Aim A => Using the article on Oman and the Strait of Hormuz, decide whether each statement agrees with it: (i) Omani officials threatened to close the strait; (ii) the strait handles roughly a fifth of global seaborne oil; (iii) the accounts of the warning specify a tariff. Answer yes or no for each, quoting the deciding words of the article.
Aim B => According to the article on Oman and the Strait of Hormuz, on what date did Bloomberg report the warning?
Aim C => Reproduce the passage of the article on Oman and the Strait of Hormuz from "The Strait of Hormuz handles" to "headline since 2024.".

Page text =>
Oman tells Europe the Strait of Hormuz is a pay-to-play waterway now

Muscat has warned European diplomats that the pre-war rules of passage through the Strait of Hormuz are over, and that vessels may soon face transit charges.

@euronews · Telegram

Oman's government has told European officials that the era of unfree passage through the Strait of Hormuz is over, and that commercial vessels may soon face transit charges for using the waterway. The warning was relayed to European diplomats in recent days and reported by Bloomberg on 26 June 2026.

For decades the strait has been treated as a global commons: open, free, and policed largely by the US Fifth Fleet and the Royal Navy on an ad hoc basis. Muscat's message is that the legal and political ground under that arrangement has shifted. The shift is small in word — "may have to be charged some fees," according to the Two Majors Telegram channel citing Omani officials — but large in implication.

What Muscat is signalling

The framing in Muscat's communications is not hostile. Omani officials have not threatened to close the strait, nor to weaponise passage against any single flag. The signal is administrative: the pre-war transit regime, in which ships move on customary international-law terms, has been overtaken by events, and a new cost-bearing arrangement is being prepared.

According to the Two Majors channel, Omani officials told European counterparts that returning to the pre-war status quo is no longer feasible. Bloomberg, cited via Euronews, reported the same warning: European officials were told the strait will not revert. The sprinterpress account on X repeated the substance in shorter form. The three accounts converge on a single operational claim — fees are coming — without yet specifying a tariff, a legal instrument, or an implementation timetable.

The diplomatic register matters. Oman has spent two decades positioning itself as the Gulf's mediator-state, hosting the Houthia-brokered Muscat talks between Washington and Tehran and acting as a back-channel for hostage negotiations. A transit-fee regime, if announced formally, would mark a quiet but unmistakable departure from that posture. It would put Muscat on the same side of the table as the chokepoint-states — Djibouti at the Bab el-Mandeb, Egypt at Suez, Turkey at the Bosphorus, Panama at the canal — all of which now charge for passage in some form.

The pressure that produces the signal

The Strait of Hormuz handles roughly a fifth of global seaborne oil and a third of liquefied natural gas shipments. Any move to charge for passage lands on an oil market already brittle from years of war risk in the Gulf, attacks on Saudi and Emirati infrastructure, and the steady drumbeat of Houthi disruption in the Red Sea. Insurance premiums for tankers transiting the strait have fluctuated with each headline since 2024.

Oman itself does not export oil at Iranian or Saudi scale, but it sits on the strait's southern shore and controls the approaches through its exclusive economic zone. Muscat cannot close the waterway to others, but it can regulate what happens within its own waters, and it can refuse to provide the navigational, pilotage, and security services that make passage routine. A fee regime is, in effect, a way to monetise that position without the diplomatic cost of a blockade.

The European reaction is the variable to watch. European Union member states have no comparable chokepoint leverage. Their tanker fleets, their refining capacity, and their LNG import terminals all sit downstream of Hormuz. If Brussels treats the Omani move as a negotiating opening rather than a unilateral imposition, the result could be a multilateral tariff regime, brokered under UNCLOS or IMO auspices, that recoups costs for Muscat while keeping the waterway open. If Brussels treats it as extortion, the result is a slow legal fight in which the oil market pays the bill in volatility.

Material supplied =>
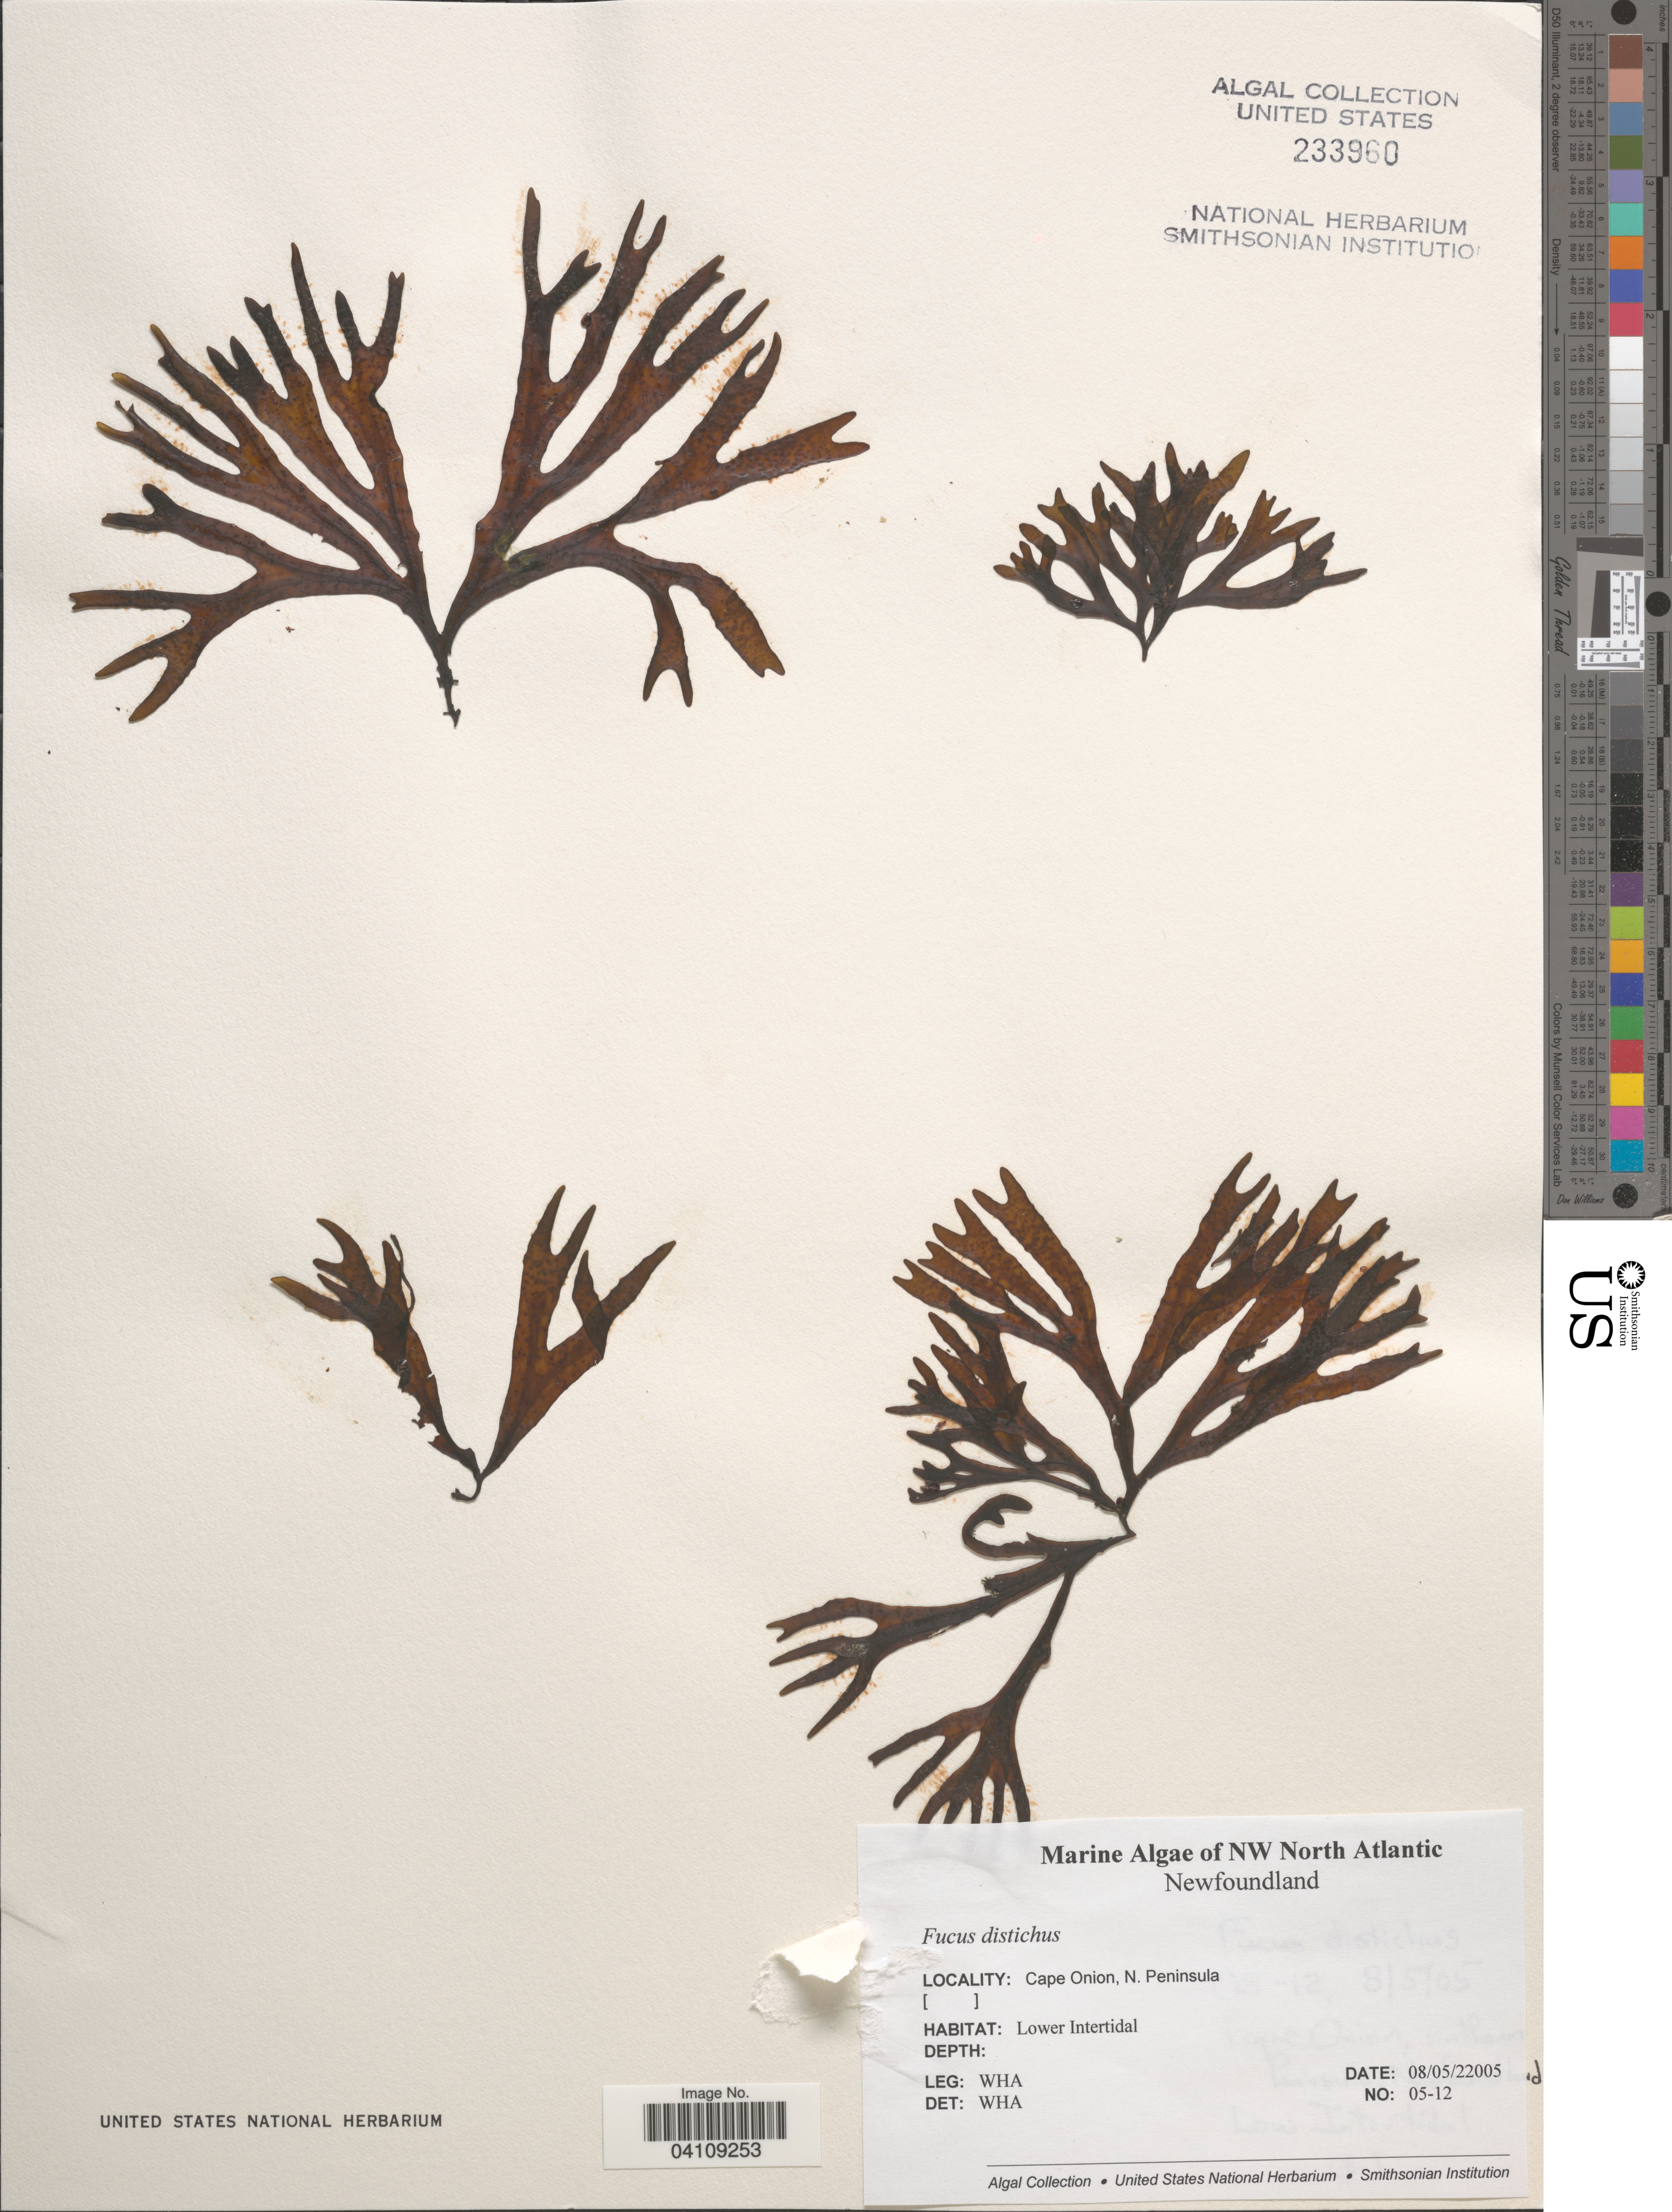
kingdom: Chromista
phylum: Ochrophyta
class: Phaeophyceae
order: Fucales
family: Fucaceae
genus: Fucus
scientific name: Fucus distichus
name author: L.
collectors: W. H. Adey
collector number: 05-12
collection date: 2005-08-05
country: Canada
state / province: Newfoundland and Labrador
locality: NW North Atlantic. Cape Onion, N. Peninsula. Lower Intertidal.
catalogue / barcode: US 233960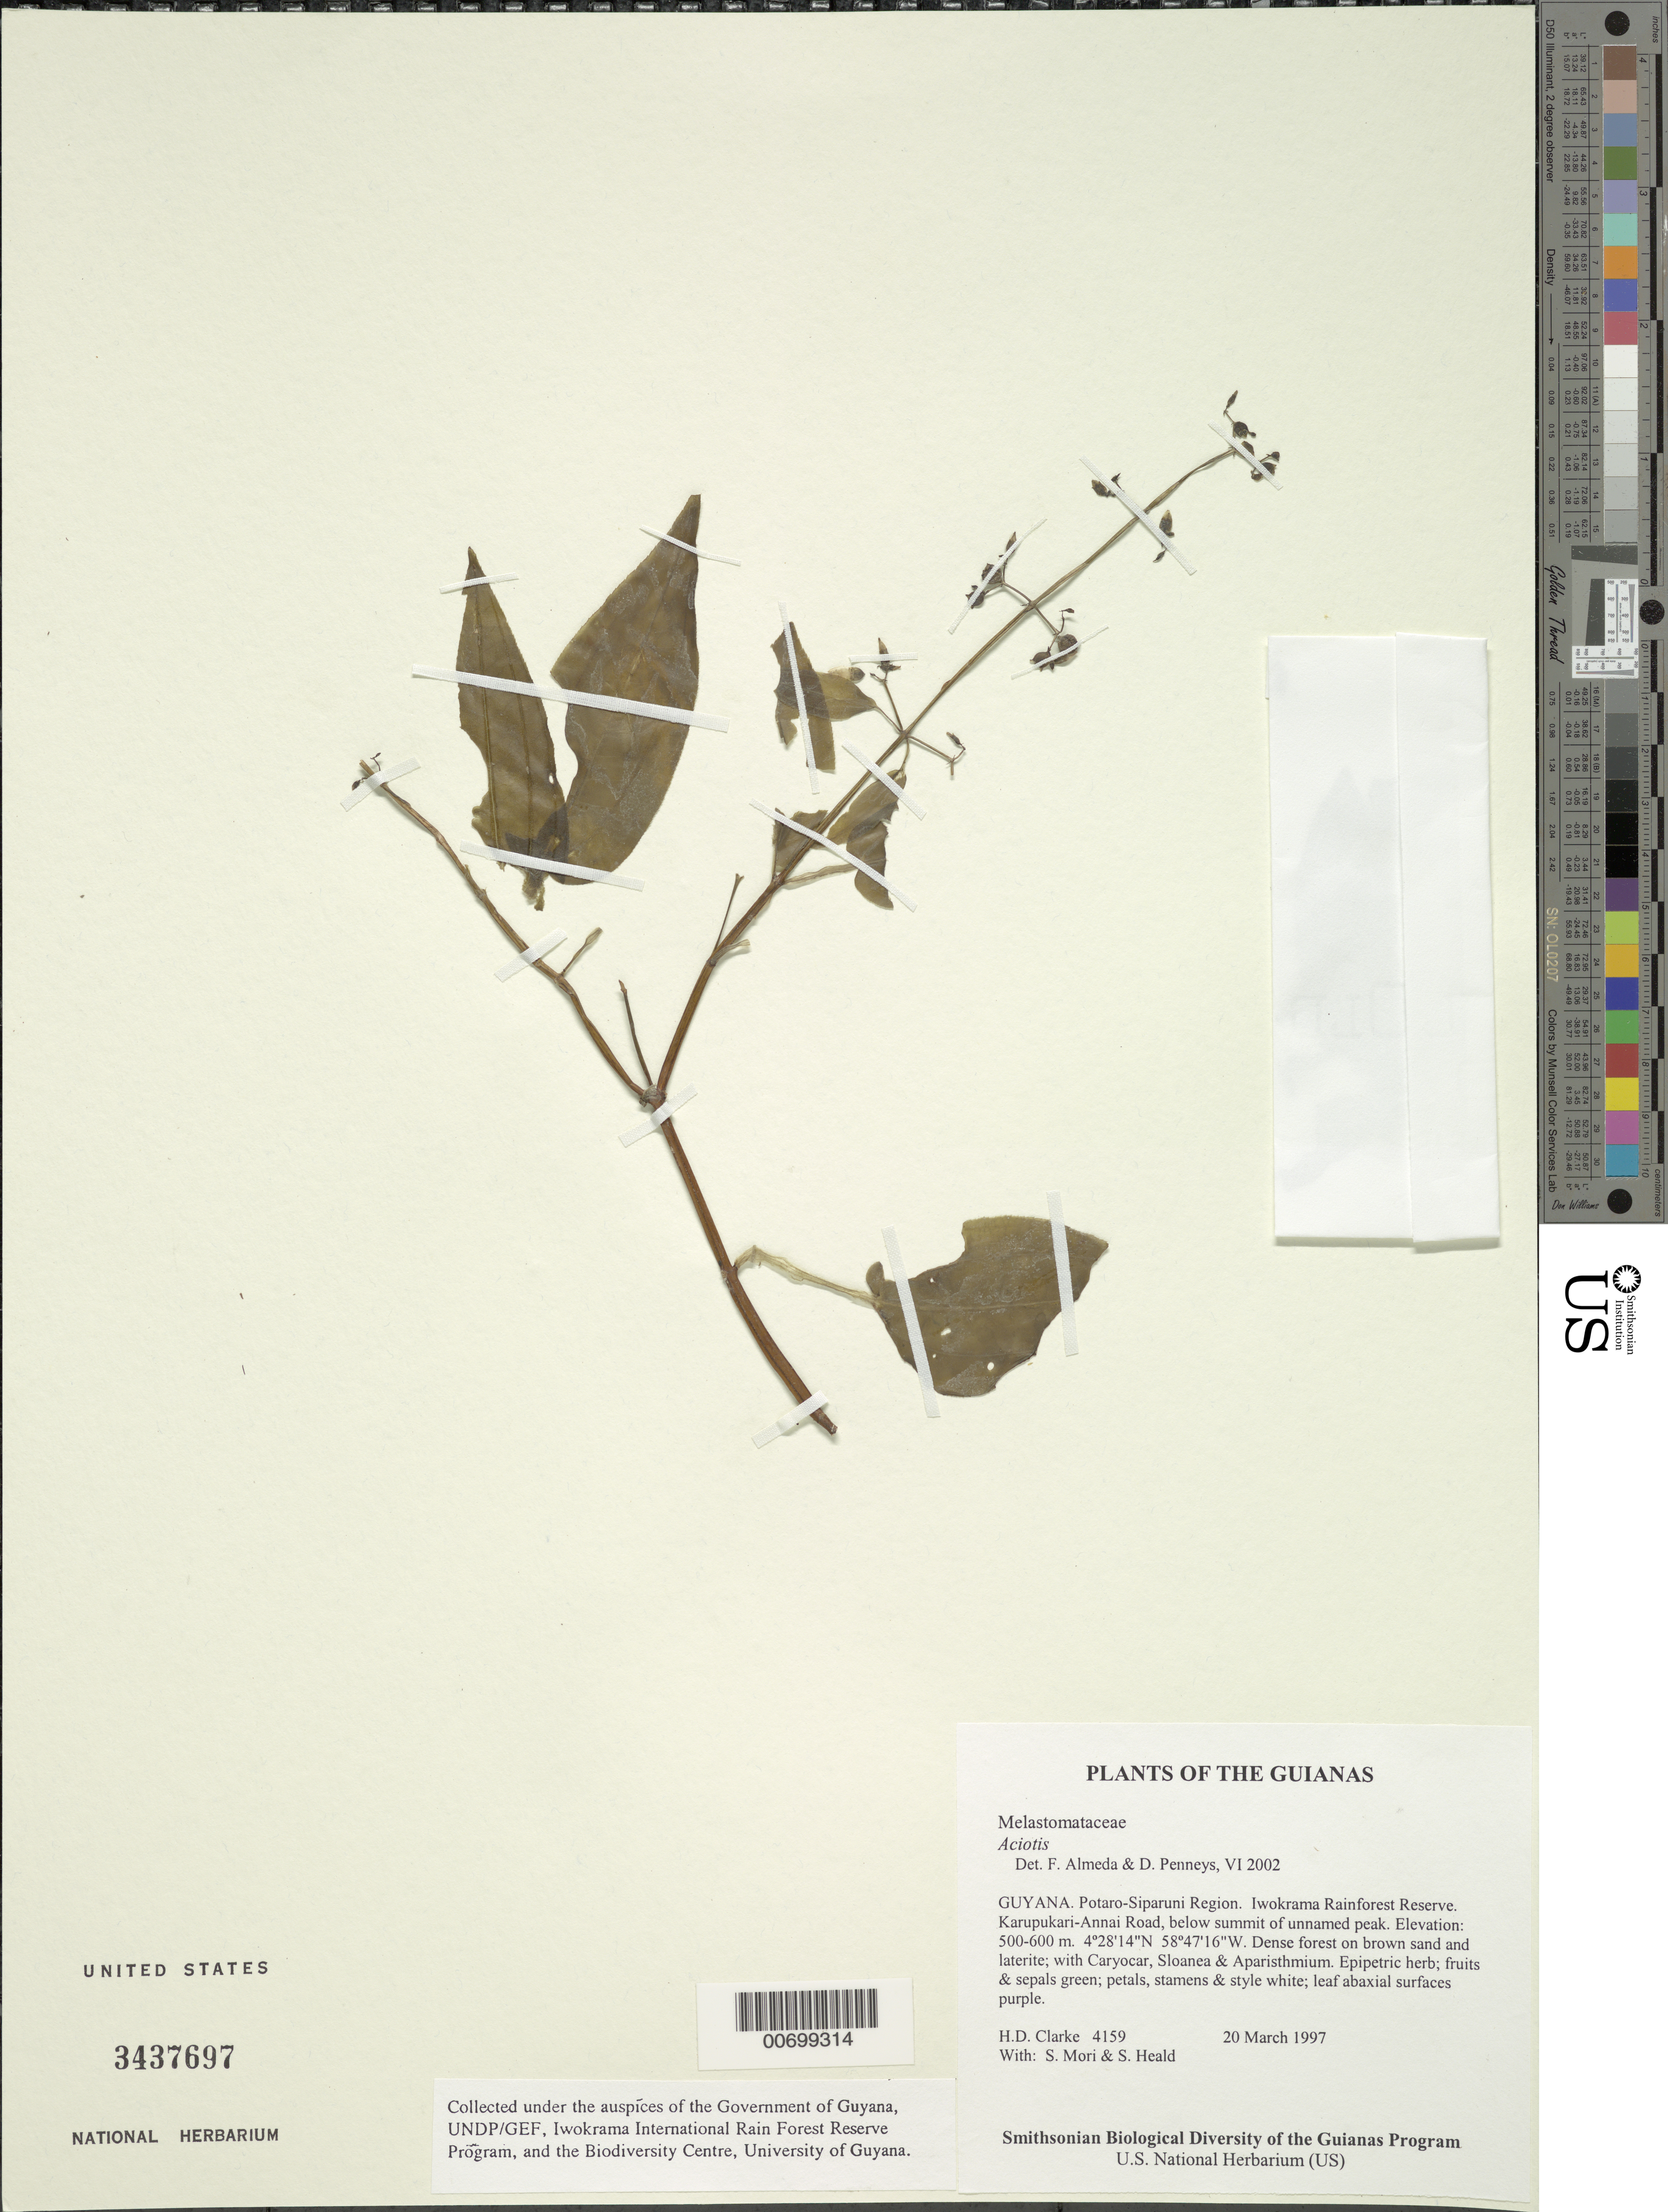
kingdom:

Full solution A =>
(i) No: "Omani officials have not threatened to close the strait, nor to weaponise passage against any single flag."
(ii) Yes: "The Strait of Hormuz handles roughly a fifth of global seaborne oil and a third of liquefied natural gas shipments."
(iii) No: "without yet specifying a tariff, a legal instrument, or an implementation timetable."

Full solution B => 26 June 2026.

Full solution C =>
The Strait of Hormuz handles roughly a fifth of global seaborne oil and a third of liquefied natural gas shipments. Any move to charge for passage lands on an oil market already brittle from years of war risk in the Gulf, attacks on Saudi and Emirati infrastructure, and the steady drumbeat of Houthi disruption in the Red Sea. Insurance premiums for tankers transiting the strait have fluctuated with each headline since 2024.